I tried to make him understand that we couldn’t eradicate vampires, but with vampires like Wells around, we might be able to learn to live with them as equals. Inspired by Well’s passion and my own pleas, I made up my mind to go along with Wells whether or not my parents or the rest of my family agreed. I was ready for change—change in the status quo, change from the constant hiding and fighting. I had a feeling my father was, too.
“It could lead to a better existence for us all. I want that for me and for you and Mom.”
“Set up a meeting with him,” he decided. “We’ll make the way clear tomorrow night.”
“I don’t even know if I can find him. I have no idea where they are based.”
“He’ll find you or vice versa…probably got someone out there right now casing the house. Damn!” He smashed his right fist into his left palm. “That really burns me that they found us.”

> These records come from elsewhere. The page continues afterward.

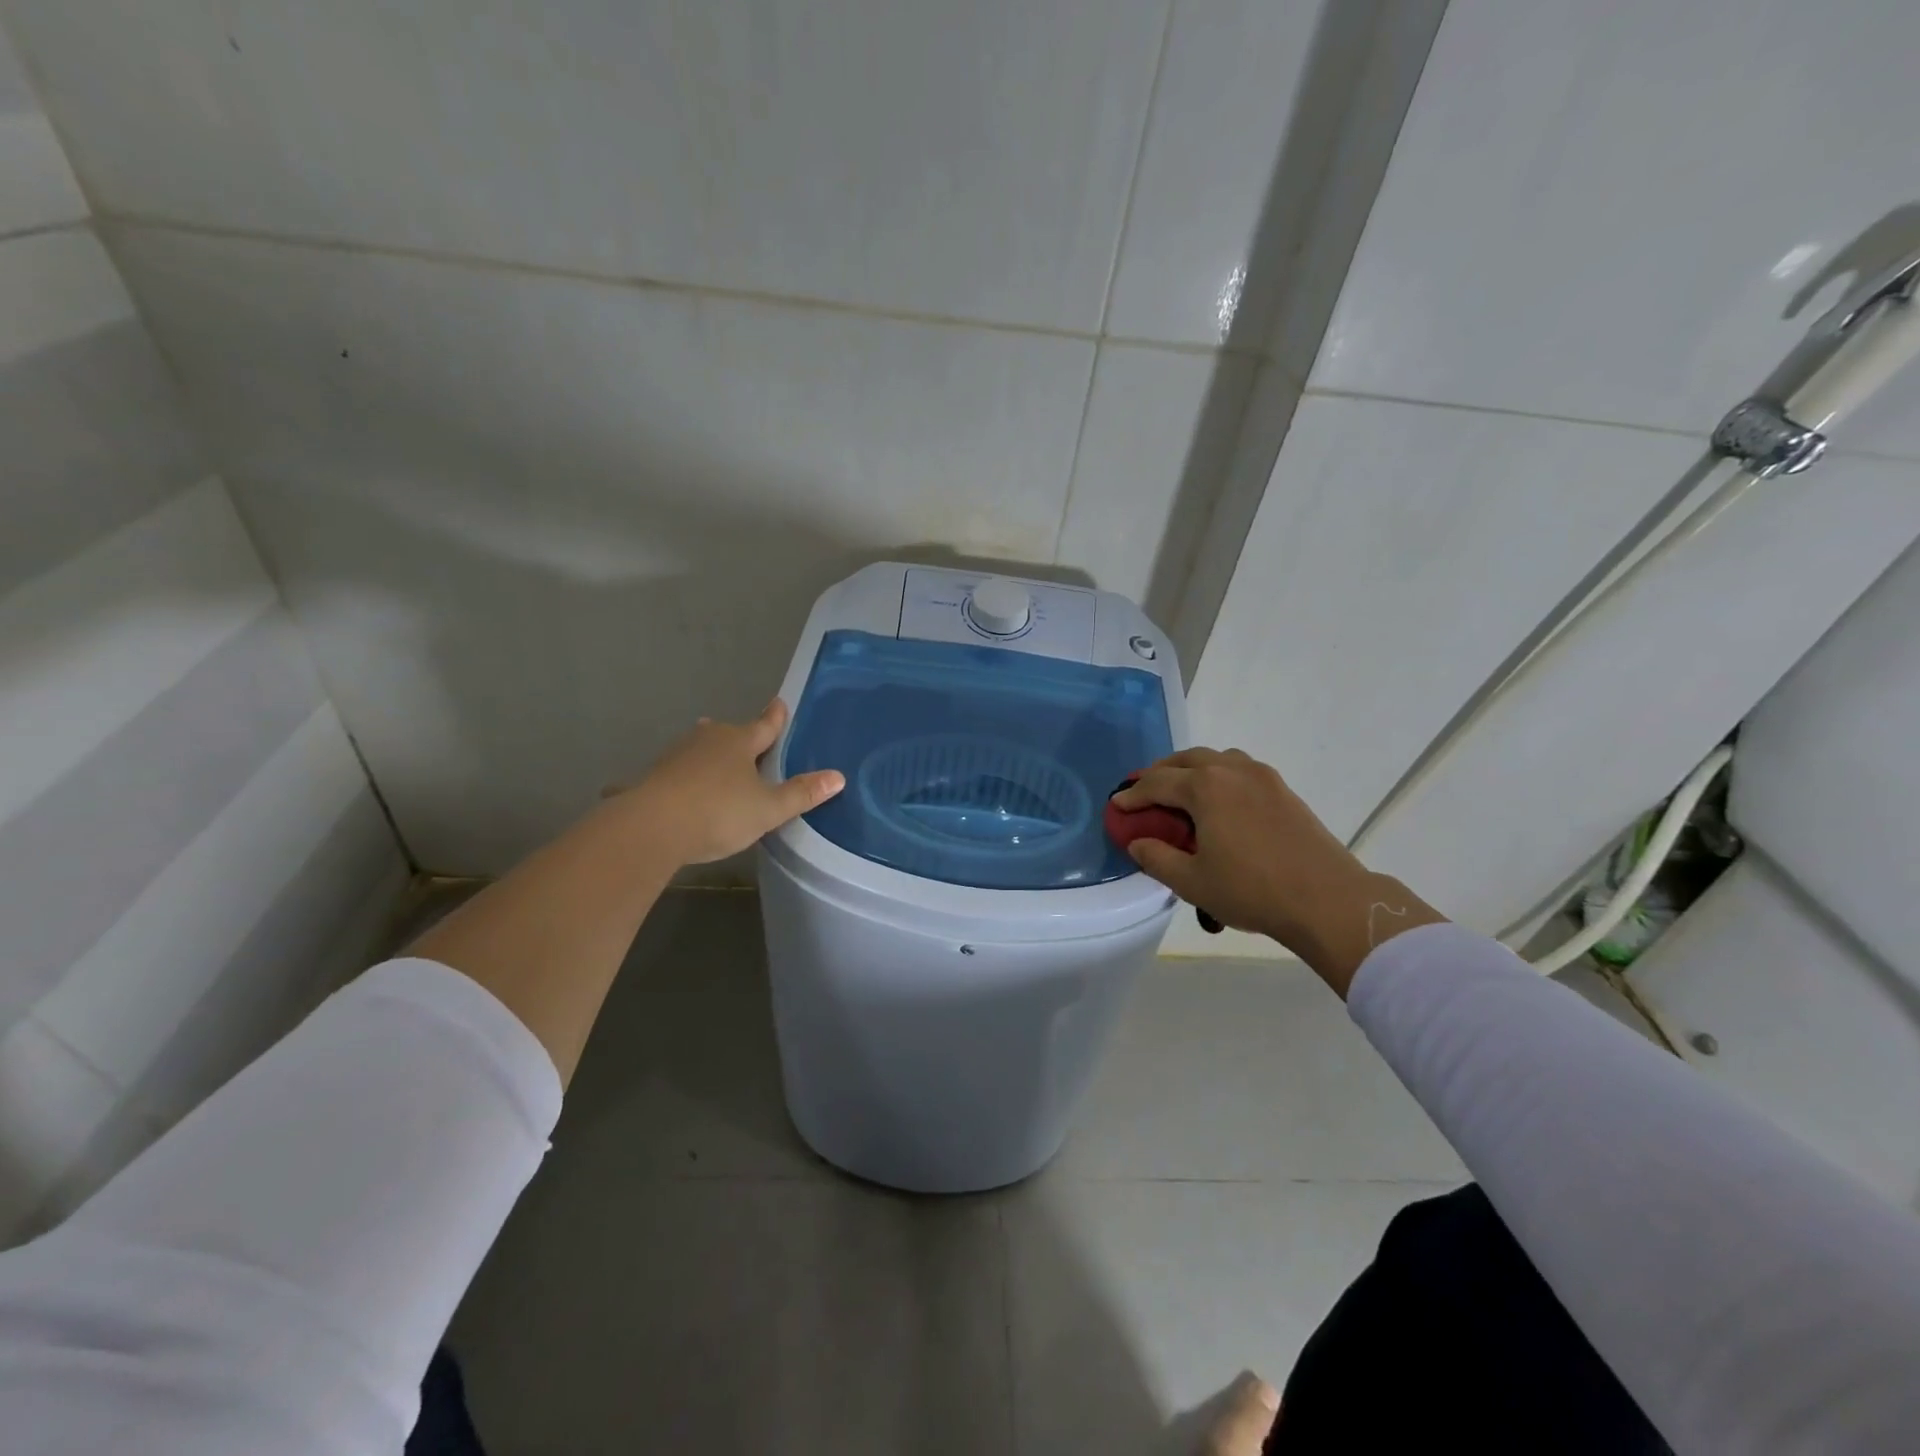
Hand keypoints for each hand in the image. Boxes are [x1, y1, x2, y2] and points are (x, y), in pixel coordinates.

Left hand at [615, 699, 843, 866]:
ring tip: (713, 759)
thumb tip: (838, 777)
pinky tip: (676, 787)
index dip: (775, 717)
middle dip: (738, 736)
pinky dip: (681, 777)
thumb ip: (801, 794)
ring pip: (699, 749)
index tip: (780, 702)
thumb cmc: (719, 812)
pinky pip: (674, 772)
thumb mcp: (769, 809)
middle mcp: (708, 741)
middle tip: (746, 738)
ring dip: (708, 754)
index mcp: (739, 743)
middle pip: (727, 733)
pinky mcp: (653, 777)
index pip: (764, 726)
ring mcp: (677, 757)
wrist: (652, 828)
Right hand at [1112, 748, 1443, 992]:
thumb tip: (1137, 843)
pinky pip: (1240, 770)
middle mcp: (1232, 770)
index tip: (1116, 805)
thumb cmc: (1252, 891)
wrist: (1328, 900)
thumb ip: (1156, 858)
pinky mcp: (1283, 790)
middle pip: (1186, 760)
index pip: (1157, 783)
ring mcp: (1262, 777)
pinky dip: (1218, 776)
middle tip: (1143, 791)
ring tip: (1180, 791)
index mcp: (1205, 788)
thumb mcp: (1192, 882)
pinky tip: (1219, 801)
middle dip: (1159, 773)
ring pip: (1216, 759)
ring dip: (1191, 769)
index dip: (1132, 795)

When he said that, I realized that most likely we found the house because of Wells. It made perfect sense—big house, water, no vampires in the immediate area, except the (possibly) good ones.
“Dad,” I put my hand on his forearm, “I think we need him and the protection he can provide. Wells told me…he told me that our names, Harold and Camellia Rosegarten, are well-known and hated among vampires.”

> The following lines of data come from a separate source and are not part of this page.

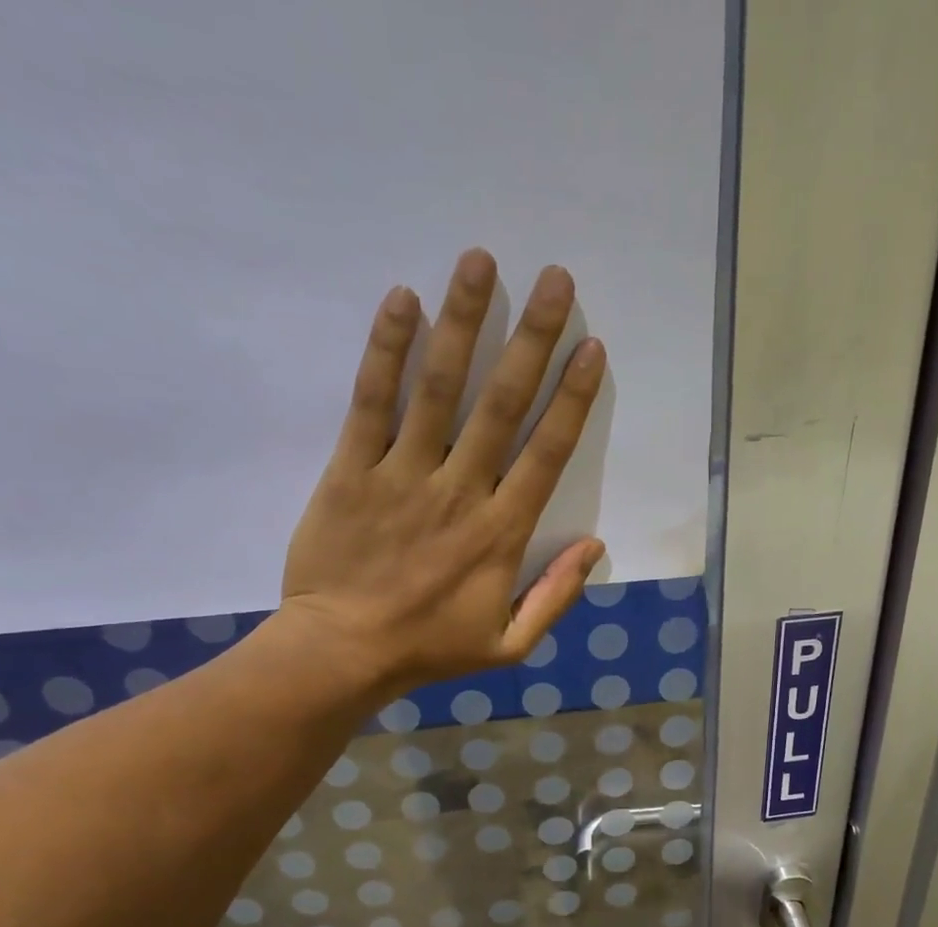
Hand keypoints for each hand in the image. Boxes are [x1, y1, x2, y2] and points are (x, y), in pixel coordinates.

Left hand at [278, 247, 607, 698]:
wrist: (343, 653)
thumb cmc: (430, 649)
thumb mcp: (509, 645)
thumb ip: (555, 596)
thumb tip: (594, 546)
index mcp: (501, 534)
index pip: (546, 454)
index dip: (572, 399)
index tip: (591, 348)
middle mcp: (460, 491)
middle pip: (501, 405)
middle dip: (533, 340)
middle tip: (555, 280)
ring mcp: (403, 475)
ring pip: (438, 389)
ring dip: (463, 322)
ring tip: (480, 262)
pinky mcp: (352, 470)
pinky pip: (371, 402)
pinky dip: (386, 350)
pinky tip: (402, 300)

He looked at me, and his face turned pale, almost haggard. He was tired. He couldn’t hunt anymore. At the age of fifty-two, his body had seen more wear and tear than most others saw in their entire lives. I knew what I told him would scare him. I only hoped it was enough to make him accept help from a promising source.
He ran his hands over his face and then through his hair. “Hell, that makes us even bigger targets than I might have suspected.” His face darkened, and I knew the train of thought his mind took.

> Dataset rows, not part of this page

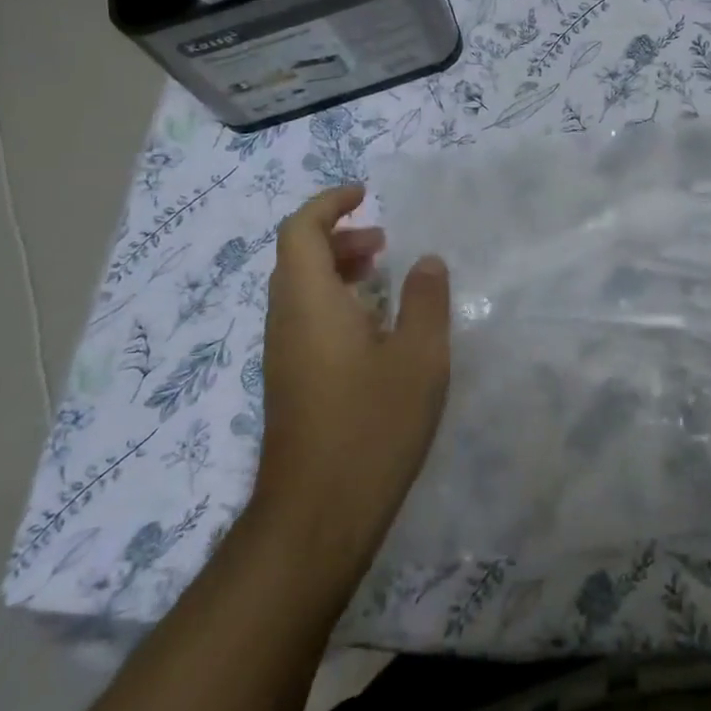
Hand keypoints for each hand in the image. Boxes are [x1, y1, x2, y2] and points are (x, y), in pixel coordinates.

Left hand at [251, 183, 450, 591]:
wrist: (317, 516)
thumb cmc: (371, 426)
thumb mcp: (419, 357)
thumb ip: (426, 300)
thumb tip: (426, 261)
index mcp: (309, 302)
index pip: (301, 230)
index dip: (329, 204)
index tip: (366, 195)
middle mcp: (286, 321)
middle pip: (298, 258)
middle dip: (340, 237)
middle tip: (385, 241)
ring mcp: (283, 356)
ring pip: (301, 292)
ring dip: (338, 271)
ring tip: (385, 277)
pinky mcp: (291, 385)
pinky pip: (307, 321)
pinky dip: (336, 303)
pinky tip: (376, 331)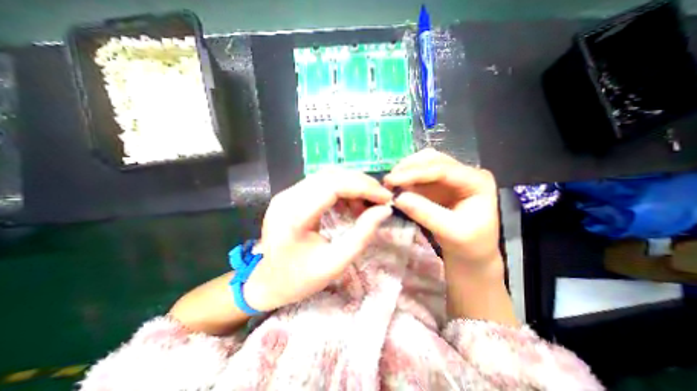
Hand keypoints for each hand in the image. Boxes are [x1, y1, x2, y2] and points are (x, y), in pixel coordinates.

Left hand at [243, 169, 393, 312]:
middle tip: (380, 197)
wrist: (263, 283)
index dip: (364, 187)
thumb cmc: (298, 279)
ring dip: (352, 185)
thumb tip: (384, 210)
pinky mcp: (290, 195)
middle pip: (331, 176)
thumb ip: (362, 235)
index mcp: (294, 216)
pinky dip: (341, 189)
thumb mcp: (335, 263)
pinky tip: (350, 203)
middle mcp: (287, 197)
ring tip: (367, 202)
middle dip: (361, 183)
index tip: (386, 198)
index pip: (334, 186)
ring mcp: (286, 194)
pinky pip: (320, 183)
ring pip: (326, 176)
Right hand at [384, 148, 512, 325]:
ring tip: (389, 184)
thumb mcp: (452, 232)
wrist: (472, 258)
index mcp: (477, 181)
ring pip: (424, 165)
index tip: (392, 180)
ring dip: (406, 172)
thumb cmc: (470, 248)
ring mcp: (449, 180)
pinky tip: (395, 187)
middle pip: (432, 160)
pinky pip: (419, 177)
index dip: (415, 173)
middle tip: (387, 181)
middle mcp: (464, 175)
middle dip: (408, 168)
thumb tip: (398, 198)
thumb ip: (425, 212)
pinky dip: (406, 180)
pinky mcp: (438, 187)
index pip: (443, 169)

“I already asked if we were being blackmailed, to which Wells replied he would simply turn us over or kill us if he’d wanted that.” I kept my eyes on his. “I don’t think he’s even told his family that we are who we are.”
Angry, he asked, “Oh, so they’re a family now? And you’re so eager to join them? Are you sure you weren’t bitten?” He scowled at me.
“I wasn’t bitten,” I sassed. “Do you want to check me?”
“No.” He sighed. “I believe you. I can’t think that if you were bitten a vamp would leave you so hard-headed and smart-mouthed.”
Despite the tension between us, I coughed out a laugh, and he chuckled. I fisted my hands as I looked at him. “I need to do this.”
“You’re a grown woman now. You can do what you want.” He waved a hand at me. “Although you know I prefer you to stay with me and your mother. Set up that meeting for tomorrow night. After I hear from him, the family will vote.”